Penyakit Periodontal Memicu Kelahiran Prematur

Posted on Updated on

Kelahiran bayi prematur merupakan salah satu masalah kesehatan utama dalam masyarakat. Hal ini menjadi masalah penting di bagian obstetri khususnya di bidang perinatalogi, karena baik di negara berkembang maupun negara maju penyebab morbiditas dan mortalitas bayi terbanyak adalah bayi yang lahir prematur. Secara global kira-kira 16% per tahun (lebih dari 200 juta) terjadi kelahiran prematur di dunia. Di Indonesia angka kejadian kelahiran prematur berkisar antara 10-20% (Nuada et al., 2004).

Penyebab kelahiran prematur belum dapat diidentifikasi dengan pasti karena penyebabnya multifaktorial, namun beberapa faktor risiko yang berhubungan dengan kejadian kelahiran prematur telah teridentifikasi. Kelahiran prematur dapat dipengaruhi oleh kondisi sosial ekonomi, pemakaian obat-obatan, faktor tingkah laku, nutrisi dan keadaan patologis pada masa kehamilan (Dasanayake, 1998; Hill, 1998; Slots dan Kamma, 2001). Dari keseluruhan penyebab kelahiran prematur, terdapat bukti yang menunjukkan bahwa infeksi merupakan penyebab utama yaitu 40% dari seluruh penyebab kelahiran prematur (McGregor et al., 2001; Romero et al., 2003; Khaskeli et al., 2006).

Infeksi pada ibu hamil merupakan keadaan patologis yang mendapat perhatian lebih serius (Suwiyoga, 2004). Infeksi oleh berbagai mikroorganisme merupakan penyebab utama terjadinya kelahiran prematur selain faktor-faktor yang lain. Hal ini disebabkan karena infeksi merupakan keadaan yang sering terjadi pada ibu hamil (Nuada et al., 2004; Fitria, 2006). Infeksi bakteri di dalam uterus (infeksi intrauterin) dapat terjadi antara jaringan ibu dan membran janin yaitu pada membran janin, plasenta, cairan amnion, atau di dalam tali pusar janin (Goldenberg et al., 2000). Infeksi intrauterin dapat terjadi akibat perpindahan organisme patogen secara hematogen maupun berasal dari saluran genitourin (Cunningham et al., 1997). Jalur infeksi naik (ascending infection) dan infeksi melalui jalur hematogen (transplacental infection) merupakan jalur primer terjadinya infeksi intrauterin (Romero et al., 2003).
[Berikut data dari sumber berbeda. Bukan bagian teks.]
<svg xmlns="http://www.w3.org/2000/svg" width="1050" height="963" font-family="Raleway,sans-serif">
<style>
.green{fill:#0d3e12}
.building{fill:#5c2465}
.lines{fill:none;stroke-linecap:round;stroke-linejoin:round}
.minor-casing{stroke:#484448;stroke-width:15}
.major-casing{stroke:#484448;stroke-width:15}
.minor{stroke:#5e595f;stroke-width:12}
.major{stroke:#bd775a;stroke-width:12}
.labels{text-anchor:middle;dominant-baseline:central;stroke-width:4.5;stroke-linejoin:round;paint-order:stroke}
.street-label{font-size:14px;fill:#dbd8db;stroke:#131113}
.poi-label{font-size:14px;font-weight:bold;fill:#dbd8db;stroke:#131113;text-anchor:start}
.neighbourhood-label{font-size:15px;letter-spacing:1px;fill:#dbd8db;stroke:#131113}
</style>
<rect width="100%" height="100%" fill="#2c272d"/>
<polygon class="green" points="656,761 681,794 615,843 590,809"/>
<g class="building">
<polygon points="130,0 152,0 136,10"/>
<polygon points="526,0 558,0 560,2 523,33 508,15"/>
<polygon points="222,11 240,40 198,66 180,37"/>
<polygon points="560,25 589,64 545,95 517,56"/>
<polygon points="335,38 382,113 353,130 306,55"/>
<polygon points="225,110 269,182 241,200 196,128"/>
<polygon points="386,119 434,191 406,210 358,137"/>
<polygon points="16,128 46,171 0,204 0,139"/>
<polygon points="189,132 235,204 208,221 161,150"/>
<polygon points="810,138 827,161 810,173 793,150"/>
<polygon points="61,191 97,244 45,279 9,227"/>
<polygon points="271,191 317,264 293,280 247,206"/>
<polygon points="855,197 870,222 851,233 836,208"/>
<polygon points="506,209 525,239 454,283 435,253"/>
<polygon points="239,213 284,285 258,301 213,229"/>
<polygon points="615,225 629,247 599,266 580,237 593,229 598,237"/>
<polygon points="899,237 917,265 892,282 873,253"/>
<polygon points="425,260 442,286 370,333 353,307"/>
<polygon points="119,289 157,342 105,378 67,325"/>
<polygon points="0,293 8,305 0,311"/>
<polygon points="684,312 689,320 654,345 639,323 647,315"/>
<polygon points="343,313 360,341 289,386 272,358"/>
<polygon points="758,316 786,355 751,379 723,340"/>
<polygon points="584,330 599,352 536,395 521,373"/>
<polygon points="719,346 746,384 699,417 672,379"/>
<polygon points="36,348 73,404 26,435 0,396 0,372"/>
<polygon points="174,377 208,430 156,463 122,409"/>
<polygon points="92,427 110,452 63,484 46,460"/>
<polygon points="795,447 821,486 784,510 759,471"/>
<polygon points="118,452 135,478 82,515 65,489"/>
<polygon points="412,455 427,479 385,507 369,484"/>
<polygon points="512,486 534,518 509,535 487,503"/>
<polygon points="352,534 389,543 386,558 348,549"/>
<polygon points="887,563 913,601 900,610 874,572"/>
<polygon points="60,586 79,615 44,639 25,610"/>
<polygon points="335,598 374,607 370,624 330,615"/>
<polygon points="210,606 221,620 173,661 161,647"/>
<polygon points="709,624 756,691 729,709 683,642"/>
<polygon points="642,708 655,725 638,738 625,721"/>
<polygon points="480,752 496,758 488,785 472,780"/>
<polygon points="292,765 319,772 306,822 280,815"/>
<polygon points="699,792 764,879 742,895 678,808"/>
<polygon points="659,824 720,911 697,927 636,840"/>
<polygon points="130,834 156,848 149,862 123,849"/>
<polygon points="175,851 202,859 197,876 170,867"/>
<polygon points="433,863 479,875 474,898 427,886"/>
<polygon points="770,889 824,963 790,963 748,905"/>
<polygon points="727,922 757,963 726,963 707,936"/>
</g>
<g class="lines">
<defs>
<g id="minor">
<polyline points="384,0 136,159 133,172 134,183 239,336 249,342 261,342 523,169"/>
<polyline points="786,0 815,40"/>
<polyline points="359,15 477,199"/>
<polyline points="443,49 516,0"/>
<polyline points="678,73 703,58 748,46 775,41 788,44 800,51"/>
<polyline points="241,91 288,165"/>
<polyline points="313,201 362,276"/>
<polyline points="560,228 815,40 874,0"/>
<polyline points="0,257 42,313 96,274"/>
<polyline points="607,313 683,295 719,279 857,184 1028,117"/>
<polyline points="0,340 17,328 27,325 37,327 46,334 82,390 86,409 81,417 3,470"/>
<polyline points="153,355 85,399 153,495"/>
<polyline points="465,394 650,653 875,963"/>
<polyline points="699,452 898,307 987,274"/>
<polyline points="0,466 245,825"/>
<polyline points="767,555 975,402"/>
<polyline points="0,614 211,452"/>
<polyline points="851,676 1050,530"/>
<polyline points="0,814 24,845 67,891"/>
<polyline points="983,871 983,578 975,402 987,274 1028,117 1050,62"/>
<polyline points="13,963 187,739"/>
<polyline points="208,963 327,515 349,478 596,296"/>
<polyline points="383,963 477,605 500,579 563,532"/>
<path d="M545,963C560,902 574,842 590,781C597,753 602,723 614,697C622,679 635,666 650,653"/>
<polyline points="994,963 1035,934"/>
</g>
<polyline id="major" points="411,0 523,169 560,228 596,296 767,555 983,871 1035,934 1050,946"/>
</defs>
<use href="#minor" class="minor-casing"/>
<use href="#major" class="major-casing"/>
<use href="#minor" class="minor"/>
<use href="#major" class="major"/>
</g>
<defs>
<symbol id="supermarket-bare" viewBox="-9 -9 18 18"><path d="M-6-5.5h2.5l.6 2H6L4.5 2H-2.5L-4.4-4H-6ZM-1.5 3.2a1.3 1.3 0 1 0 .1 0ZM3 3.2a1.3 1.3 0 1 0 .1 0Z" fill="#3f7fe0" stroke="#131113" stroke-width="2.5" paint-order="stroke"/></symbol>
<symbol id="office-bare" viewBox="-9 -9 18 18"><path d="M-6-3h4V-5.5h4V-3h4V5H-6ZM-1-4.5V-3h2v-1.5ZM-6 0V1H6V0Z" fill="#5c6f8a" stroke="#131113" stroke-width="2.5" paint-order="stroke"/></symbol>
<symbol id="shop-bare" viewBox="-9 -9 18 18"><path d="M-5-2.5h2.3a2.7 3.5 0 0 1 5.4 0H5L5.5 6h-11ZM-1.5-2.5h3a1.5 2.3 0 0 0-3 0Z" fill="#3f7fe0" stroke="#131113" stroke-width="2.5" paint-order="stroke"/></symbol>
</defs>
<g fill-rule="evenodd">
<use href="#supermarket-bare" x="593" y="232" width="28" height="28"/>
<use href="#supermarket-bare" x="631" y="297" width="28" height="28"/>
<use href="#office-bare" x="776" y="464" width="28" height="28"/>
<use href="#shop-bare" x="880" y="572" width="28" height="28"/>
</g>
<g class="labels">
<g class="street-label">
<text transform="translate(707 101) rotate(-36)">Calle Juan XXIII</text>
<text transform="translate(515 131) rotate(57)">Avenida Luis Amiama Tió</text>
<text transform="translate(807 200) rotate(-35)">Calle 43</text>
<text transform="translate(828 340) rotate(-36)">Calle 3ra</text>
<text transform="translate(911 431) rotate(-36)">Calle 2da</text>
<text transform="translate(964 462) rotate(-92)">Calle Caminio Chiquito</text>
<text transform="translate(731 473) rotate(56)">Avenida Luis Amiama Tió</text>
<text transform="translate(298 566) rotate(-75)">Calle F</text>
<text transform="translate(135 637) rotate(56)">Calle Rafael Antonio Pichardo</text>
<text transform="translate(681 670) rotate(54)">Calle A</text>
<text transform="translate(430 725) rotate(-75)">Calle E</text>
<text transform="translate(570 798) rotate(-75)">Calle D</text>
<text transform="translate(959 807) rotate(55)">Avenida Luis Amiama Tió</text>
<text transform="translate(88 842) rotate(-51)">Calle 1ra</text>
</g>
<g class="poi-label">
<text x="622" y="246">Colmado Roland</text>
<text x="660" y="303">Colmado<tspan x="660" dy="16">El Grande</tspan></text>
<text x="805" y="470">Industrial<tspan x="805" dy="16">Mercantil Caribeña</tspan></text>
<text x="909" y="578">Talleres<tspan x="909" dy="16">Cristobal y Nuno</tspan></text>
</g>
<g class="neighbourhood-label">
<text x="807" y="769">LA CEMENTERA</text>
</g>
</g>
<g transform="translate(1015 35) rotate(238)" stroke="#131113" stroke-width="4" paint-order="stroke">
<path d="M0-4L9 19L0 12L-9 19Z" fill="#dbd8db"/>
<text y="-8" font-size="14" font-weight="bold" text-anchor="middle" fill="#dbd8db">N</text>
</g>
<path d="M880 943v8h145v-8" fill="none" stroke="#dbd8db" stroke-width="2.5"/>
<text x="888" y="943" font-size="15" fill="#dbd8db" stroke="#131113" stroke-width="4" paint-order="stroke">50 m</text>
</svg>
Di bidang kedokteran gigi, adanya infeksi bakteri pada jaringan periodontal dengan kondisi rongga mulut yang buruk pada ibu hamil dapat mempermudah proses patogenik dari bakteri dan produknya. Proses ini terjadi melalui jalur hematogen yang selanjutnya akan mempengaruhi janin. Pada masa kehamilan akan terjadi perubahan keseimbangan flora normal rongga mulut dan perubahan hormonal yang dapat mempengaruhi kondisi rongga mulut (Herawati dan Hendrawati, 2001). Selama kehamilan, terjadi perubahan pH saliva, pH cairan gingival dan aktivitas hormon perempuan hamil dalam cairan gingiva yang akan mempengaruhi perkembangan plak dengan dominasi bakteri anaerob ( Carranza, 1996).
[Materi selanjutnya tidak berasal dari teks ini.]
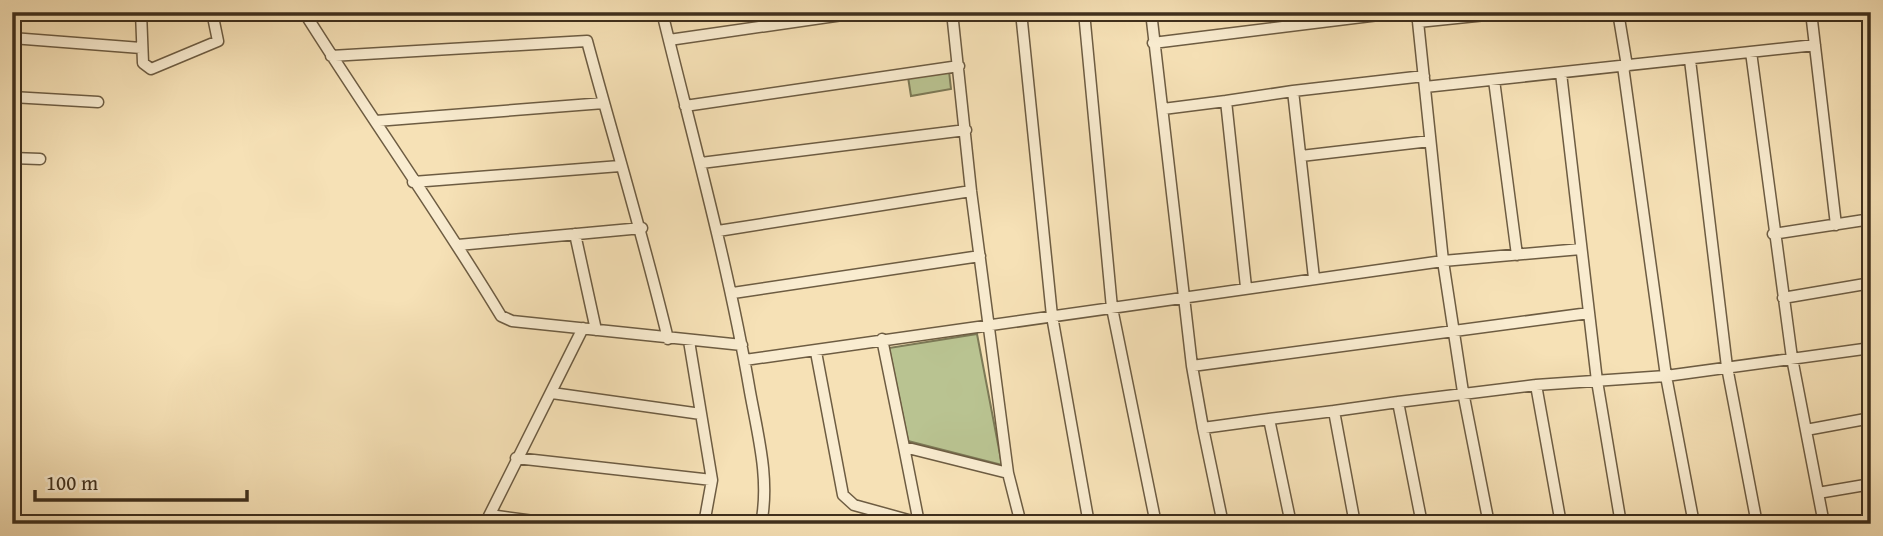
<svg xmlns="http://www.w3.org/2000/svg" width="1883" height="536" font-family="'Gentium Book Plus',serif">
<style>
.green{fill:#b9c391;stroke:#7c7956;stroke-width:2}
.lines{fill:none;stroke-linecap:round;stroke-linejoin:round}
.street-casing{stroke:#6d5c42;stroke-width:13}
.street{stroke:#f9ecd0;stroke-width:10}
</style>
<rect width="100%" height="100%" fill="#f6e1b6"/>
<filter id="stains"><feTurbulence type="fractalNoise" baseFrequency=".00286" numOctaves="4"/><feColorMatrix values="0 0 0 0 .2 0 0 0 0 .09 0 0 0 0 .02 0 0 0 .5 -.17"/></filter>
<radialGradient id="worn" r=".72"><stop offset=".6" stop-color="#630" stop-opacity="0"/><stop offset="1" stop-color="#630" stop-opacity=".3"/></radialGradient>
<path class="green" d="M949 71 951 89 911 96 908 77Z
M977 334 1002 465 908 441 889 348Z"/>
<g class="lines">
<defs>
<path id="street" d="M141 12 143 63 151 69 218 41 212 12
M304 12C368 114 439 213 501 316L512 321 742 345
M662 12C693 139 728 263 750 392 758 436 770 480 761 524
M952 12 971 191 1008 473 1021 524
M1021 12 1052 316 1089 524
M1084 12 1112 308 1156 524
M1151 12 1192 366
M1417 12 1443 261 1463 392 1489 524
M1618 12 1627 66
M1811 12 1836 225
M1418 22 1515 12
M12 38 141 48
M669 40 863 12
M1153 43 1403 12
M1751 52 1792 358 1824 524
M331 56 587 41C614 141 644 239 668 339
M1690 60 1727 367 1757 524
M1623 66 1666 376 1694 524
M1561 73 1597 381 1621 524
M1494 80 1517 255
M1425 87 1815 45
M1293 91 1424 76
M12 97 98 102
M685 106 959 66
M1163 109 1226 101
M376 121 604 103
M1301 156 1430 141
M12 158 40 159
M701 163 966 130
M413 182 620 166
M718 231 971 191
M575 234 596 330
M1773 234 1871 219
M458 245 642 228
M1246 287 1226 101 1293 91 1314 278
M733 293 980 256
M1783 298 1871 283
M882 339 904 447
M689 341 712 480 704 524
M816 352 843 495 854 505 919 523
M745 360 1443 261 1581 249
M1536 385 1561 524
M552 393 701 414
M1203 428 1192 366 1589 313
M1806 430 1871 418
M516 458 712 480
M1818 493 1871 484
M490 515 556 524
M485 524 583 328
M924 524 919 523 904 447 1008 473
M1223 524 1203 428 1269 419
M1291 524 1269 419 1334 411
M1355 524 1334 411 1398 402
M1422 524 1398 402 1536 385 1666 376 1871 348"/>
</defs>
<use href="#street" class="street-casing"/>
<use href="#street" class="street"/>
</g>
<rect width="1883" height="536" fill="none" stroke="#f6e1b6" stroke-width="42"/>
<rect x="14" y="14" width="1855" height="508" fill="none" stroke="#3f2f1c" stroke-width="3.5"/>
<rect x="21" y="21" width="1841" height="494" fill="none" stroke="#3f2f1c" stroke-width="2"/>
<path d="M35 490v10h212v-10" fill="none" stroke="#3f2f1c" stroke-width="3.5"/>
<text x="46" y="490" font-size="21" fill="#3f2f1c" stroke="#f9ecd0" stroke-width="5" paint-order="stroke">100 m</text>
<rect width="100%" height="100%" filter="url(#stains)"/>
<rect width="100%" height="100%" fill="url(#worn)"/>
</svg>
Menurut Davenport et al. (1998), pada beberapa penelitian ditemukan bahwa 50% perempuan hamil mengalami peradangan gingiva serta pembesaran gingiva. Bertambahnya kerentanan terhadap gingivitis selama kehamilan dimulai pada bulan kedua kehamilan, memuncak pada bulan kedelapan dan secara bertahap berkurang pada bulan kesembilan hingga setelah persalinan. Penyakit gingivitis lanjut dapat berkembang menjadi periodontitis yang akan mengakibatkan gigi goyang dan kemudian lepas dari soketnya (Fedi, 2004).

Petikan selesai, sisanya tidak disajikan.